2. Topological Structures of Reinforcement

Three topological reinforcement structures are studied, namely a gyroid, an octet-truss and an FBCCZ. The gyroid structure (Figure 1a), discovered by Schoen [19] in 1970 and initially meets in nature (mitochondria, butterfly wings, etc.), has a topology similar to open-celled foam. This shape is a triply periodic minimal surface with mean curvature described by the formula presented in (1).

$$sin\left(\frac{2\pi }{L}x\right)cos\left(\frac{2\pi }{L}y\right)+sin\left(\frac{2\pi }{L}y\right)cos\left(\frac{2\pi }{L}z\right)+sin\left(\frac{2\pi }{L}z\right)cos\left(\frac{2\pi }{L}x\right)=0$$

(1)

This formula is expressed with the cartesian coordinates (x, y, z), the cell length L. The gyroid has a complete shape and represents $50\%$ of the volume fraction of a cube in which it is enclose in [20].

==================================================

Work item:
Resume the section on topological reinforcement structures, starting after its final sentence.

[Human pose keypoint data]

==================================================

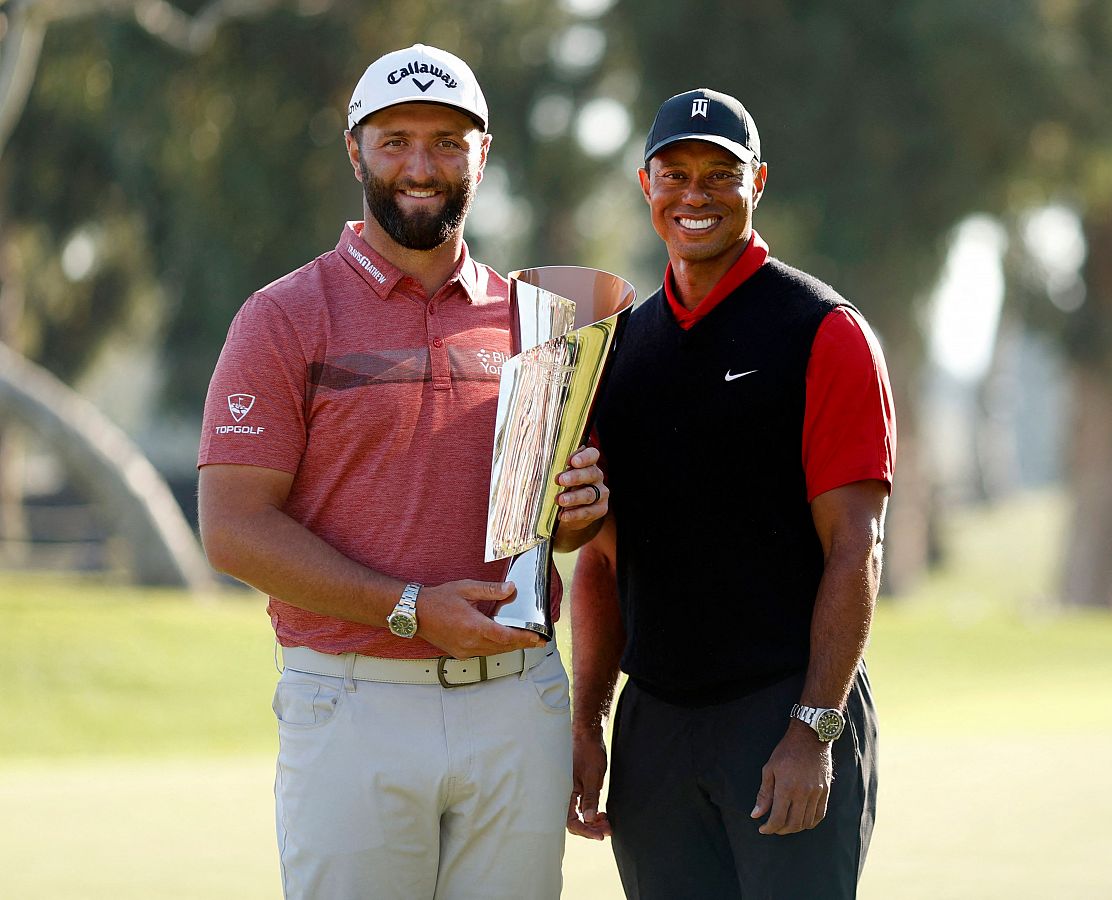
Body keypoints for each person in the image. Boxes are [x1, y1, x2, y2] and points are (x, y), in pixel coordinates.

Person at [196, 44, 606, 900]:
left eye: (448, 143)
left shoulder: (538, 319)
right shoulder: (282, 317)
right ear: (355, 150)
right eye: (395, 140)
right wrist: (412, 610)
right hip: (352, 700)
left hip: (515, 697)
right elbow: (233, 528)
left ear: (482, 154)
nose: (421, 166)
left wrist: (577, 513)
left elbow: (550, 530)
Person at [567, 88, 896, 899]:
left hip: (782, 713)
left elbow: (856, 546)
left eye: (721, 175)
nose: (695, 195)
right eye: (675, 173)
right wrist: (587, 719)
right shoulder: (619, 349)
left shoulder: (824, 331)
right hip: (656, 727)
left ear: (759, 184)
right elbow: (604, 565)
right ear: (646, 185)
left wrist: (813, 729)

==================================================

Expected answer:
Yanez et al. [8] showed in their study that the gyroid can be used as scaffold for human bones thanks to its good compressive and torsional strengths and stiffnesses. Qin et al. [21] performed a study on 3D graphene gyroids with varying cell size and wall thickness. They concluded that a gyroid with a high density gives a better mechanical performance of the assembly, especially a high strength.

The octet-truss (Figure 1b) and the FBCCZ (Figure 1c) are micro-lattices. They are composed of trusses. The octet-truss has a Face-Centered Cubic (FCC) configuration. A unit cell of octet-truss corresponds to eight identical tetrahedron elements. The octet-truss has very good mechanical performance compared to other reinforcement structures [22], especially metallic foam [23]. It has higher crack resistance for a high relative density and large cell size [24].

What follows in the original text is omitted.